Coastal president Michael T. Benson was a young president at Snow College in Utah in the early 2000s and saw the impact that Urban Meyer and Kyle Whittingham’s football success at the University of Utah had on the school and state. Benson is a vocal supporter of athletics, and was hired in October amid a football frenzy.

“All the attention it brought to our university is impossible to deny,” he said. “It’s an incontrovertible fact that we have our largest and best prepared [via test score] freshman class in our history. I can’t say enough about what happened.”
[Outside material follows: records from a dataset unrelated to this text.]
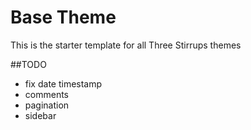 Base Theme
=========
This is the starter template for all Three Stirrups themes

##TODO
- fix date timestamp
- comments
- pagination
- sidebar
The peak came when ESPN’s "GameDay" arrived in December for a game with No. 8 BYU. The game was scheduled just two days before, which the shotgun nature turning it into a spectacle. Coastal won 22-17, with one of the season’s best games requiring a goal-line stop in the final seconds to secure the victory.

There’s an eagerness to run the whole show back in 2021. Benson said the school had to scramble to find 2,500 T-shirts to accommodate the 5,000 students expected for the white-out against Kansas on Friday night.

Many familiar staples will be there for Coastal Carolina. Quarterback Grayson McCall is coming off a freshman All-American season after accounting for 33 touchdowns. Six-foot-4 tight end Isaiah Likely is one of the country’s top NFL prospects at his position, and linebackers Teddy Gallagher and Silas Kelly provide both the heartbeat of the defense and can boast the most eye-popping mullets.

The most critical returnee for Coastal is Chadwell, who is both head coach and play-caller for Coastal’s unique offense. (Think an option offense on steroids, accented by an evolved passing game.) South Carolina, Tennessee and UCF all expressed interest in Chadwell to varying degrees last year, and he got a new contract loaded with incentives for he and the staff if they have similar high-end seasons.

It could happen this year, as Chadwell has a loaded team with a manageable schedule that has only one regular-season game — at Appalachian State — where Coastal could be considered underdogs.

Chadwell succeeded Joe Moglia as full-time coach in 2019, and Moglia played a big role in building the program into an FCS power; he went 56-22 and oversaw the transition to FBS before handing the program to his assistant. Moglia has stayed close to the program as the chairman of Coastal Carolina athletics, and he gave a major gift this week that will help build a $15 million football practice facility that will be named the Joe Moglia Center.

“There’s no reason why we can’t be a top 25 team,” Moglia said in a phone interview. “In great years, there’s no reason we can’t be a top 10 team.”

Coastal reached as high as No. 9 last year and started this season with a 52-14 victory over The Citadel. In just its fifth season of full-time FBS play, Coastal already has reached rare heights.

Perhaps more important, people are eager to see what’s next. Rest assured, no animals will be harmed amid the celebrations.